Analizzando i casi dell'ammissione al beneficio dobbiamo sottolineare che è subordinata esclusivamente all'accadimento di almeno uno dei seguenti eventi riferiti alla persona del beneficiario, intervenuti successivamente alla stipula del contratto di mutuo e verificatisi nei tre anni antecedenti alla richiesta di ammissione al beneficio:

cessazione del rapporto di lavoro subordinato ad eccezione delle ipotesi di risoluzione consensuale, di risoluzione per limiti di età con diritto a pensione di vecchiaia o di anzianità, di licenziamento per giusta causa o giustificato motivo soggettivo, di dimissioni del lavoratore non per giusta causa, con attualità  dello stato di disoccupazione;

cessazione dei rapporti di lavoro di cui all'articolo 409,  n. 3) del codice di procedura civile, ad eccezione delle ipotesi di risoluzione consensuale, di recesso datoriale per giusta causa, di recesso del lavoratore non per giusta causa, con attualità dello stato di disoccupazione;

morte o riconoscimento di handicap grave, ai sensi dell'articolo 3, comma 3 della legge 5 febbraio 1992, n. 104, ovvero di invalidità civile non inferiore all'80%.

La sospensione del pagamento delle rate di mutuo si applica anche ai mutui:
oggetto di operazioni di emissione di obbligazioni bancarie garantite ovvero di cartolarizzazione ai sensi della legge 30  aprile 1999, n. 130;

erogati per portabilità tramite surroga ai sensi dell'articolo 120-quater del testo unico di cui al decreto legislativo 1° settembre 1993, n. 385, che costituiscono mutui di nuova erogazione alla data di perfezionamento dell'operazione di surroga;

che hanno già fruito di altre misure di sospensione del pagamento delle rate purché tali misure non determinino complessivamente una sospensione dell'ammortamento superiore a 18 mesi.
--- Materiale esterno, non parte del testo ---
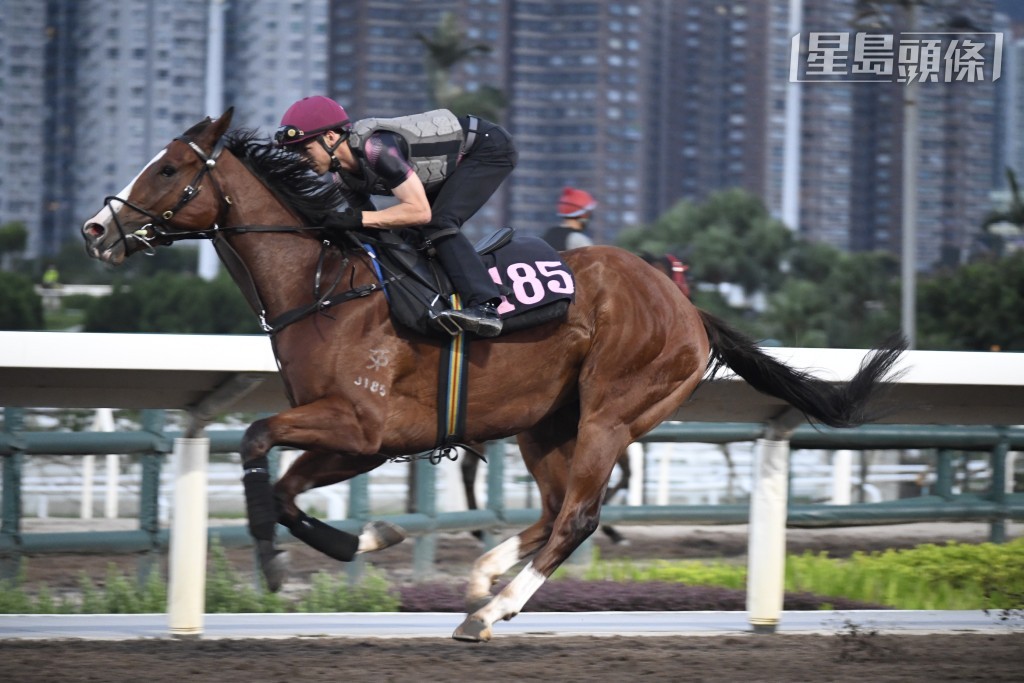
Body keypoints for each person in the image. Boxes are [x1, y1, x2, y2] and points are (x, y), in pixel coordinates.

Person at [275, 96, 517, 337]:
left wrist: (355, 220)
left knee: (438, 224)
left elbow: (419, 212)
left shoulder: (377, 149)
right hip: (451, 164)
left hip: (486, 147)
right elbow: (375, 229)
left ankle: (486, 307)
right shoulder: (342, 178)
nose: (301, 160)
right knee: (407, 234)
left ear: (330, 137)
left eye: (305, 149)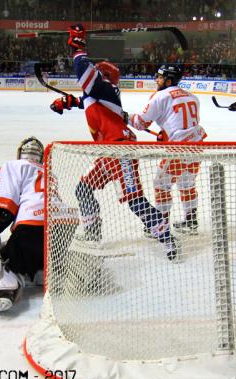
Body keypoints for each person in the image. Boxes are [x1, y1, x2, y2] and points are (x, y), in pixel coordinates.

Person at [50, 23, 178, 261]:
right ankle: (93, 233)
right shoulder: (104, 94)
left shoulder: (104, 88)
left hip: (121, 151)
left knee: (134, 201)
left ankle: (167, 238)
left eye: (98, 70)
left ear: (104, 76)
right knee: (84, 188)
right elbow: (86, 101)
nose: (94, 72)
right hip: (109, 151)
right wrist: (67, 103)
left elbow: (82, 69)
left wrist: (78, 45)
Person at [0, 137, 77, 312]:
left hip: (33, 226)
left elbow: (2, 212)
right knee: (35, 251)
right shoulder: (47, 172)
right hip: (65, 226)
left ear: (20, 154)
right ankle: (43, 271)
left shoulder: (13, 166)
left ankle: (3, 287)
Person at [128, 64, 207, 234]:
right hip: (197, 145)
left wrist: (125, 117)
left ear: (169, 80)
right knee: (187, 183)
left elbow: (140, 123)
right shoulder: (192, 96)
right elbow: (183, 122)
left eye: (160, 77)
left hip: (178, 149)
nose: (157, 80)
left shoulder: (160, 96)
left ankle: (161, 226)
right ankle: (191, 221)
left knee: (161, 185)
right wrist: (165, 133)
Per beneficiare del fondo di solidarietà per i mutui prima casa i mutuatari, tramite gli istituti di credito o gli intermediari finanziari, devono ottenere il nulla osta da parte della Consap, la Concessionaria servizi assicurativi pubblici nonché la società del Mef che gestisce il fondo. La richiesta si inoltra telematicamente, attraverso la moduliststica disponibile sul sito del Ministero del Tesoro e della Consap.

Accanto al rifinanziamento sono stati introdotti nuovi criteri per accedere al provvedimento sospensorio delle rate. I nuovi criteri stabiliscono che le banche possono accettare la richiesta di sospensione in caso di licenziamento da lavoro di tipo subordinato nei tre anni precedenti la richiesta stessa, ad esclusione dei casi di licenziamento per giusta causa. Rientrano nei criteri stabiliti, oltre ai casi di licenziamento, la morte e il riconoscimento di handicap o invalidità superiore all'ottanta percento.